Take these fantastic covers that Logan Walters is putting together for early Wu-Tang albums:
The problem was that almost all of the Wu-Tang album art was horrible (ODB's two albums being the only real exceptions) -- no offense to the original designers, but as iconic as they might be they're looking pretty dated these days.
Those are of course subjective opinions (though I'm inclined to agree, in spite of some nostalgia for Chambers and Cuban Linx). But that's exactly the point: it isn't terribly important why he wants to redesign classic Wu albums in the spirit of Blue Note; all that matters is that it helps him enjoy the material more. Looking at Walters' work, I think I might have the same reaction. I'm certainly going to try it out.
Don't judge a cover by its book
As we move away from cultural materials manifesting themselves solely in physical form, our expectations as to what exactly constitutes a 'book' or 'album' itself is obviously going to change. New reading devices will shape what is acceptable, or appropriate, in terms of raw content. The MP3 made the single the default commercial unit of music for the first time in decades.
But that doesn't mean that the ancillary materials around these works no longer have a place. Indeed, it may augment the importance of those materials. On the one hand, having communally recognized album art will help me show off my record collection when friends are over and browsing my collection via my gorgeous (and at this point theoretical) touchwall interface.
On the other hand, having album art that speaks to an aspect of the music that's particularly appealing to me -- or that shades my appreciation of it in an unexpected or unfamiliar manner -- may significantly increase my enjoyment of it.
Monetizing ancillary products
There's also a juicy financial incentive, both from the crowdsourced and top-down content creation models.
Why wouldn't artists crowdsource their album art, provide a voting interface for fans, and make alternative versions available for download from their websites? The publicity implications -- the permission marketing -- are obvious.

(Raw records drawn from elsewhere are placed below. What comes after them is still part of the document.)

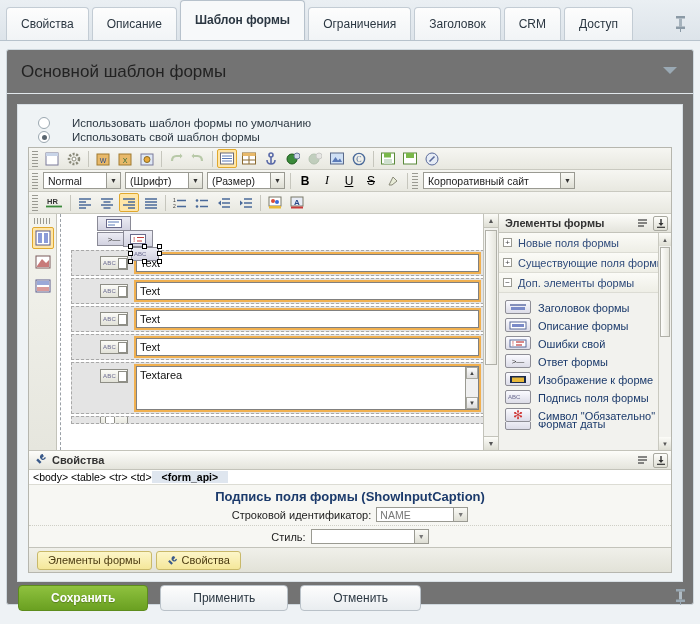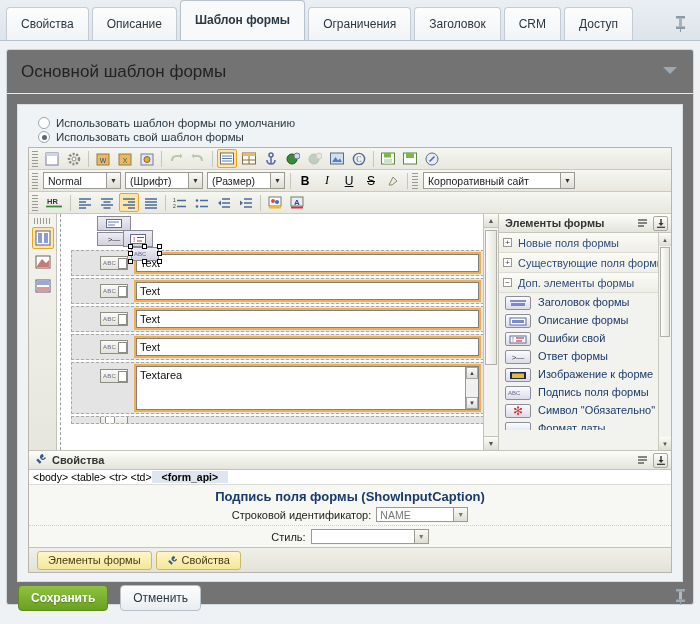--- a/index.html
+++ b/index.html
@@ -75,21 +75,21 @@
 
   
   .panel {
     margin: 10px;
     background: #eff3f5;
     border: 1px solid #d8dfe4;
     height: 478px;
     padding: 10px 12px;
     position: relative;
   }
-  .radio-row { display: flex; align-items: center; margin: 2px 0 2px 8px; }
+  .radio-row { display: flex; align-items: center; margin: 2px 0 2px 8px; gap: 16px; }
   .radio {
     width: 12px; height: 12px; border-radius: 50%;
     border: 1px solid #9aa7b0; background: #fff;
     margin-right: 6px; position: relative; flex: none; cursor: pointer;
   }
   .radio.on::after {
     content: ""; position: absolute; left: 2.5px; top: 2.5px;
     width: 5px; height: 5px; border-radius: 50%; background: #5a6670;
   }
   .radio-label { font-size: 11.5px; color: #2b3742; }
@@ -264,21 +264,21 @@
     border-bottom: 1px solid #dcdcd4;
     background: linear-gradient(to bottom,#fbfbf7,#eeeee6);
     padding-left: 4px; font-size: 11px; color: #2e4a7a; cursor: pointer;
   }
   .pm {
     width: 9px; height: 9px; border: 1px solid #9a9a92; background: #fff;
     margin-right: 6px; font-size: 8px; line-height: 7px; text-align: center;
     color: #444; flex: none;
   }
   .elem {
-    display: flex; align-items: flex-start; height: 18px;
+    display: flex; align-items: flex-end; height: 18px;
     padding-left: 6px; font-size: 11px; color: #1b3a6b; cursor: pointer;
   }
   .eico {
     width: 26px; height: 14px; flex: none; margin-right: 7px;
     border: 1px solid #8e8e96; border-radius: 2px;
     background: linear-gradient(to bottom,#fafaff,#dcdce8);
     display: flex; align-items: center; justify-content: center;
     font-size: 7px; color: #3b3b7a;
   }
   .dock-scroll {
@@ -341,21 +341,21 @@
     background: linear-gradient(to bottom,#fdf6c9,#f4e79a);
     border: 1px solid #c9b96a; border-radius: 3px; cursor: pointer;
   }
 
   
   .footer {
     position: absolute; left: 0; right: 0; bottom: 0; height: 52px;
     display: flex; align-items: center; padding-left: 18px; gap: 12px;
   }
   .btn {
-    height: 26px; padding: 0 12px; border-radius: 4px;
+    height: 26px; padding: 0 32px; border-radius: 4px;
     font-size: 12px; cursor: pointer; border: 1px solid #b9c1c8;
     background: linear-gradient(to bottom,#fdfdfd,#e9edf0); color: #2b3742;
     display: flex; align-items: center;
   }
   .btn.primary {
     background: linear-gradient(to bottom,#8fc23f,#6aa021);
     border-color: #5d8c1c; color: #fff; font-weight: bold;
     text-shadow: 0 1px 1px rgba(0,0,0,.25);
   }
   .foot-pin { margin-left: auto; margin-right: 14px; }
@@ -921,20 +921,21 @@
           </div>
         </div>
 
       </div>
     </div>
   </div>
 </div>
 
 <div class="footer">
   <div class="btn primary">Сохранить</div>
+  <div class="btn">Применить</div>
   <div class="btn">Отменить</div>
   <div class="foot-pin">
     <svg width="11" height="17" viewBox="0 0 11 17">
         <rect x="1" y="1" width="9" height="2.5" fill="#9aa9b4"></rect>
         <rect x="4" y="3.5" width="3" height="8" fill="#b0bcc5"></rect>
         <rect x="1" y="11.5" width="9" height="2.5" fill="#9aa9b4"></rect>
         <rect x="5" y="14" width="1" height="3" fill="#9aa9b4"></rect>
       </svg>
   </div>
 </div>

There is somegreatwork being done in book cover design at the moment. There a great deal of value embedded in it -- in the dialogue in which it engages with both the contents of the book and the visual culture within which it exists. Why don't publishers make book covers available for posters, T-shirts, and the like, via a one-click interface? They've already commissioned the art. Digital distribution costs are next to nothing to make the design available to third-party services like Cafe Press or Threadless. Pay a bit more to the designer for the rights to reproduce the work in different media; consumers will engage in a free marketing campaign on your behalf.
Consumers define the sum of the parts, not distributors
Cultural works are always imperfectly contained explosions of component parts -- whether they are purely physical aspects or an assemblage of expectations and impressions that consumers bring to their decision to experience a book, film, or album.

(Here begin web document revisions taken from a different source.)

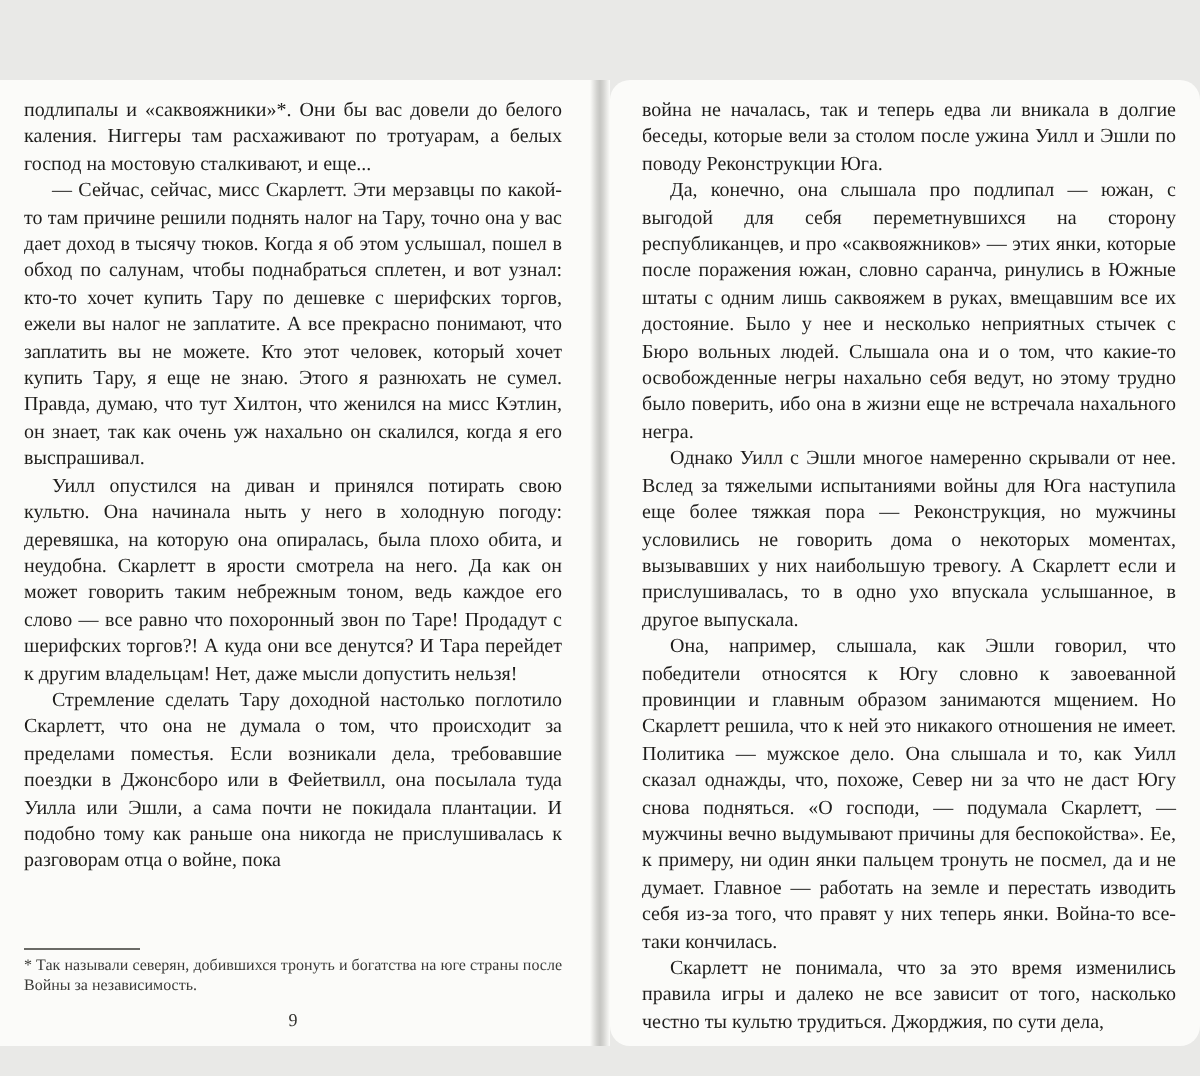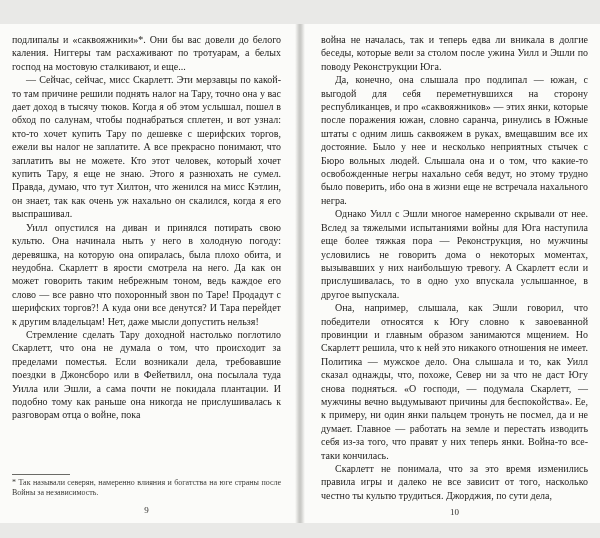--- a/index.html
+++ b/index.html
@@ -4,33 +4,33 @@
 <style>
   * { margin: 0; padding: 0; box-sizing: border-box; }
   html, body { width: 600px; height: 538px; overflow: hidden; }
   body {
     background: #e9e9e7;
     font-family: "Liberation Serif", "DejaVu Serif", serif;
     color: #1e1d1b;
   }
   .spread {
     width: 600px; height: 538px;
-    padding: 24px 0 15px 0;
+    padding: 40px 0 15px 0;
     display: flex;
     align-items: stretch;
   }
   .page {
     background: #fbfbf9;
     width: 295px;
     display: flex;
     flex-direction: column;
     overflow: hidden;
   }
   .page.left  { padding: 9px 14px 8px 12px; }
-  .page.right { padding: 9px 12px 8px 16px; }
+  .page.right { padding: 9px 12px 8px 16px; border-radius: 10px; }
   .gutter {
     width: 10px;
     background: linear-gradient(to right,
       #fbfbf9 0%, #d2d2cf 35%, #c6c6c3 50%, #d2d2cf 65%, #fbfbf9 100%);
   }
   .page-text p {
     font-size: 10px;
     line-height: 13.4px;
     text-align: justify;
     hyphens: auto;
@@ -64,21 +64,21 @@
 
   <div class="page left">
     <div class="page-text">
         <p>подлипалы и «саквояжники»*. Они бы вас довели до белого каления. Ниггеры там расхаживают по тротуарам, а белых господ на мостовую сталкивают, и еще...</p>
         <p class="indent">— Сейчас, сейчас, мисс Скарлетт. Эти мерзавцы по какой-то там причине решили поднять налог на Тару, точно она у вас дает доход в тысячу тюков. Когда я об этом услышал, пошел в обход по салунам, чтобы поднабраться сплетен, и вот узнал: кто-то хочет купить Тару по дешевке с шерифских торгов, ежели вы налог не заплатите. А все прекрасно понимают, что заплатить вы не можете. Кто этот человек, который хочет купить Тару, я еще не знаю. Этого я разнюхать не сумел. Правда, думаю, что тут Хилтон, что женился на мисс Кэтлин, он знает, так как очень уж нахально он скалился, когда я его выспрашивал.</p>
         <p class="indent">Уилл опустился на диван и принялся потирать свою культю. Она начинала ныть у него в холодную погоду: деревяшка, на которую она опиралась, была плохо обита, и неудобна. Скарлетт в ярости смотрела на него. Да как он может говорить таким небрежным тоном, ведь каждое его слово — все равно что похоронный звон по Таре! Продадут с шерифских торгов?! А куда они все денутся? И Тара перейдет к другим владельцам! Нет, даже мысли допустить нельзя!</p>
         <p class="indent">Стремление сделать Тару доходной настолько поглотило Скарлетт, что она не думала о том, что происходит за пределами поместья. Если возникали дела, требовавшие поездки в Джонсборо или в Фейетвилл, она посылала туда Уилла или Эшли, а сама почти не покидала плантации. И подобно тому как раньше она никогда не прислушивалась к разговорам отца о войне, пока</p>
       </div>
     <div class="footnote-block">
       <div class="footnote-rule"></div>
-      <div class="footnote">* Так называли северян, намеренно влияния и богатства на юге страны после Войны за независимость.</div>
+      <div class="footnote">* Так называли северян, добившихся тронуть и богатства на юге страны после Войны за независимость.</div>
     </div>
     <div class="page-number">9</div>
   </div>
 
   <div class="gutter"></div>
 
   <div class="page right">
     <div class="page-text">
         <p>война не началась, так и теперь едва ли вникала в долгие беседы, которые вели за столом после ужина Уилл и Эшли по поводу Реконструкции Юга.</p>
         <p class="indent">Да, конечно, она слышала про подлипал — южан, с выгодой для себя переметнувшихся на сторону республиканцев, и про «саквояжников» — этих янки, которые после поражения южан, словно саранча, ринулись в Южные штаты с одним лишь саквояжем в руках, вмещавшим все их достояние. Было у нее и несколько неприятных стычек с Бюро вольных людей. Слышала она и о том, что какие-то освобожденные негры нахально себя ведут, но этому трудно было поверить, ибо она в жизни еще не встречала нахального негра.</p>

Publishers and other distributors of content need to think about how to monetize every aspect of a cultural work that has value of its own. They need to think of themselves as a 'hub' for all cultural goings-on associated with a piece of content. That's the only way to guarantee themselves a role in this new world.
Digital distribution offers a myriad of ways to re-imagine each of component parts. Cultural signifiers change so fast attach themselves with such promiscuity, and the costs to distribute pieces are so low, that book covers, pieces of music, and film posters, can float free and attach themselves to whatever uses consumers can imagine for them.
I'm sure Walter Benjamin wrote something about this. Maybe I'll go read about it -- if I like the look of one of the covers.
* Wu-Tang covers via John Mark at 33 1/3.